Ten years after voters legalized recreational marijuana sales in Colorado, a ballot question will ask voters to decide if the 115 existing medical marijuana shops in Colorado Springs can begin selling recreational marijuana. A second ballot question would also impose a 5% tax on these sales.
Despite the statewide legalization of recreational marijuana sales, Colorado Springs has opted out of recreational sales and only permits the sale of medical marijuana. However, recreational marijuana users can purchase marijuana in other parts of Colorado and use it at their Springs residences, giving business to dispensaries in Manitou Springs, Pueblo and Denver.
Your Choice Colorado Springs is behind the petition for these ballot questions on marijuana. The campaign has stressed that the city is missing out on hundreds of millions of dollars in tax revenue since Springs residents are purchasing recreational marijuana elsewhere, according to the YourChoiceCOS website.
A petition submitted in spring 2022 had 98,000 signatures supporting the ballot questions; 19,245 valid signatures from registered voters were required to get the questions on the general election ballot, according to KOAA.
After meeting the required number of signatures, Colorado Springs City Council officially approved the questions for the ballot. City Attorney Wynetta Massey told the Gazette that the council is required by law to adopt ballot measures with sufficient petitions or to refer them to voters, but measures that include tax increases are always referred to voters.

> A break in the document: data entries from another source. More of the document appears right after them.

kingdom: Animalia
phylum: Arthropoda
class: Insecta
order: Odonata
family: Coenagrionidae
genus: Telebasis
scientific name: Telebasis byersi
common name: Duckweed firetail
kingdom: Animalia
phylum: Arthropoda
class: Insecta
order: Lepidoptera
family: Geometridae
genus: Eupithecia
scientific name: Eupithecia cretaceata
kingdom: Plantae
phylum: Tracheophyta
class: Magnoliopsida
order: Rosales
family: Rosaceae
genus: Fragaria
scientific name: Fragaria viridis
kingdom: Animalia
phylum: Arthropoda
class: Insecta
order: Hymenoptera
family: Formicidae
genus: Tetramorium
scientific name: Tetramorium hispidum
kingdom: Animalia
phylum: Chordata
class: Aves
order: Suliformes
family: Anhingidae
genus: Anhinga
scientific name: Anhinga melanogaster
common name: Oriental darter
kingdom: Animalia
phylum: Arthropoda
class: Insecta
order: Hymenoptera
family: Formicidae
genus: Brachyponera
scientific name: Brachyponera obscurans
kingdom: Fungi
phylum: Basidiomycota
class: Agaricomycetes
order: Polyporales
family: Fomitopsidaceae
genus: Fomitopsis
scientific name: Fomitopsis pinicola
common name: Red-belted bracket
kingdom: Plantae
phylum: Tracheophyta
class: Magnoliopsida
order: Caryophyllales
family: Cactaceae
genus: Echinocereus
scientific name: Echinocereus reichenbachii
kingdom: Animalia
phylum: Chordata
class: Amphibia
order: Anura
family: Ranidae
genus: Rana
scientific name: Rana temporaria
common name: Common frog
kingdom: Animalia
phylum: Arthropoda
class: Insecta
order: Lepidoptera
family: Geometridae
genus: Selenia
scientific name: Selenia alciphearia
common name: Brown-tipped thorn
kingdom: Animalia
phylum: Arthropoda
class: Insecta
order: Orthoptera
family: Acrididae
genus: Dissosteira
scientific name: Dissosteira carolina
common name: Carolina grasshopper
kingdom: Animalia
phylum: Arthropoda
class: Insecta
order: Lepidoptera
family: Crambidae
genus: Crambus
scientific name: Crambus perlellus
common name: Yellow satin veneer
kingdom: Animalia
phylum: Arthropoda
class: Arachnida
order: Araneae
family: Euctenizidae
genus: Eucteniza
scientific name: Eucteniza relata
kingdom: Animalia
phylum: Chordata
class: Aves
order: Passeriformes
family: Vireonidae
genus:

Freshman business marketing major Laura Chavez supports expanding beyond medical marijuana sales in the Springs. “Recreational marijuana sales would make things way more accessible and affordable. Not everyone has access to healthcare or medical insurance,” she said.
According to research conducted in 2018, marijuana usage among college students was on the rise, with around 43% of respondents ages 19 to 22 reporting marijuana use in a survey conducted by scientists at the University of Michigan’s Institute for Social Research.
Hudson Spenhoff, freshman biology major, also supports recreational sales for accessibility. “Marijuana opens the mind and frees the soul,” he said.
However, local government leaders have openly opposed it. Colorado Springs Mayor John Suthers spoke to KOAA in June. “I’m vehemently opposed to recreational marijuana in Colorado Springs,” Suthers said. “When we legalized recreational marijuana in the state, I remember the promises. … But all the money we’ve taken in barely pays for the regulation of marijuana and it doesn’t pay for the social problems.
“Police need more money to enforce it. Drug treatment centers need more money. It’s not paying for the damage that it’s doing.”
When Colorado legalized marijuana in 2012, each county and town decided if they wanted to permit recreational sales in their communities. While Suthers has not offered specifics on why he is “vehemently opposed” to recreational marijuana, the large military presence and the contested location of the Space Force headquarters are likely reasons.